Mayoral madness pt. 2
Locals sound off on the mayoral race
We reached out to individuals across the city and asked them who they are voting for in the mayoral race and why (or why not). We also asked them to tell us about the issues that are important to them. Responses have been edited for length and clarity.
Ed Garnes, founder of From Afros To Shelltoes
Atlanta has eaten its progressives. Greed has foreclosed on souls for mediocre football teams. Homeless have no hope as the city completes another round of table dances for big business. My good ole master's degree will not save me. My silence won't either. We could build forts of change on the ideals of affordable housing, prison reform, and livable wages but truth never wins elections. Grass roots boots on the ground ring louder than suits in suites. Politics is blood sport. There are no champions here. This is a vote of conscious. Are we the city too busy to hate or too corrupted to give a damn? I am casting my ballot for integrity and rooting for everyone disenfranchised to win.
Lauri Stallings, founding artist, glo
I am looking for a powerful moral force for good. We are the strongest city in the nation, but this is not for the reasons we think. It is because we have an opportunity which no other city has of moving beyond old concepts of race and class, and to create what we all have in our minds, King's dream. But this takes a long look backward whence we came and an unflinching evaluation. For an artist, this reflection is in the people. For an artist, this potential is found in tough stuff, tough histories, not the tearing down of these things. I want a mayor who is interested in revealing the beloved in Atlanta and she must know the fact that right now there is so much at odds, and our moral compass is so far off, this means there is no time to waste. The challenge to work out our city's salvation is in the moment, the time is now. If I had to vote today for Atlanta's next mayor, I would support Cathy Woolard.
Quianah Upton, food justice advocate at #ChopItUpATL/vintage magic collector at Arbitrary Living
Atlanta was once a Mecca where energy, purpose and initiative were rewarded. We need to ensure that vision and legacy is supported for every person in this community. We need to hold our officials more accountable to their elected task of service. This election is for the displaced people. The forgotten people. The real Atlantans. We need a leader who's not just talking, but committed to serving the people. With all of the corruption in City Hall it's so hard to believe in anyone right now. For me, it's too early to even make a decision for something so important, so I'm waiting for a runoff.
Hudson Rouse, owner/chef at Rising Son
To me, voting has always been about choosing the lesser of the evils. Vincent Fort is the least evil man (or woman) in this race. I don't believe in everything that Vincent Fort has voted for on his Senate record, but I also am trying to break the patterns of the past and make Atlanta a better city to live in. Right now, we attract young people and immigrants to come here and work, but we chew them up and spit them out and don't provide anything for them while they are here. I don't see any Atlanta as a place in which I want to retire, and I don't think many of my employees do either.
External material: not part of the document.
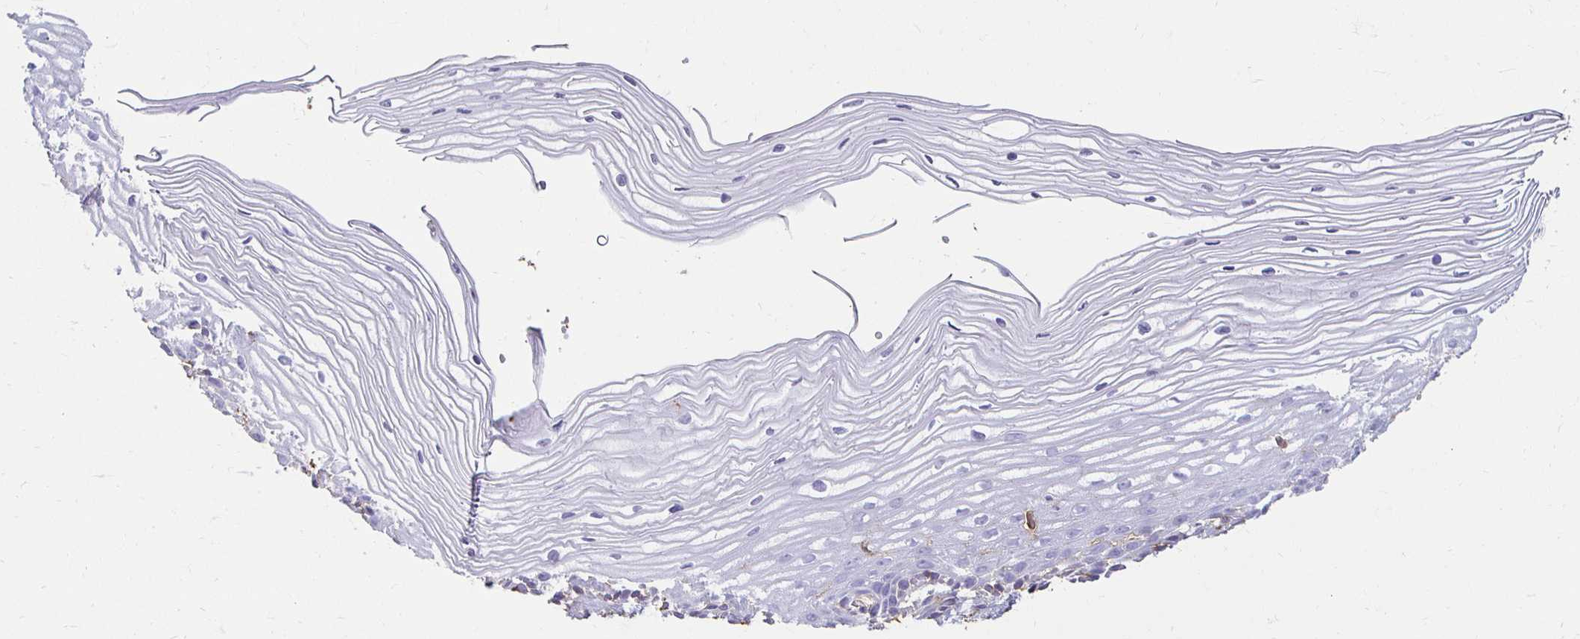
{"staining": {"intensity": "negative", "quantity": "none", "location": "none"}, "tissue": "cervix", "cell_type": "Squamous epithelial cells", "image_type": "normal", "snomed": [{"axis": "morphology", "description": "Normal tissue, NOS"}, {"axis": "topography", "description": "Cervix"}], "caption": "Immunohistochemistry (IHC) image of benign cervix: human cervix stained with DAB demonstrates no significant protein staining in squamous epithelial cells.", "gene": "TAS1R3", "patient": {"sex": "female", "age": 40}}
We need to change this to better Atlanta for the future. Many of the initiatives that are before us now have been a long time coming, and there are many of us that shake our heads in disbelief because we have been in the dark ages for so long. Hopefully, leadership can move us into a forward-thinking mentality, and I think Vincent Fort is the best chance for that.
Tom Houck, founder and director of Civil Rights Tour Atlanta
Kasim Reed has been a good mayor. He will leave the city financially much better than he found it and has been a good face nationally and internationally for Atlanta. His record will show a growing city, so much so that thousands of millennials have moved into the city center. On the path forward, we have several excellent choices, good for us. Politically speaking, it looks like we are going to have a black/white face off in a run off. If we confront such a Thanksgiving to Christmas battle, I wish Kwanza Hall would make it. A long shot now, Hall is really the person who can deal with the business community, gentrification. income inequality and have neighborhoods from Bankhead to Buckhead on his side. Aside from Hall, my choice is Keisia Lance Bottoms. She would continue a face for Atlanta in these times that we so desperately need. I'm not going to make any predictions, just hopeful we will not turn back on 44 years of African-American leadership that has made our city the pride of the world.
William Perry, founder of Georgia Ethics Watchdogs
There are several good candidates in this race. I count several of them as my friends, but my personal choice is Cathy Woolard. I believe she will have the most open, honest, ethical, and transparent administration in the city's history. It is important for me to note that there is one candidate who would be a complete disaster: Keisha Lance Bottoms. If she is elected, the Kasim Reed pay-to-play form of bully government and self-preservation (and self-admiration) will continue. Just look at her campaign disclosure forms and you will see a Who's Who of contractors who won bids during King Kasim's administration). Atlanta cannot afford to elect Bottoms, or we will truly hit rock bottom!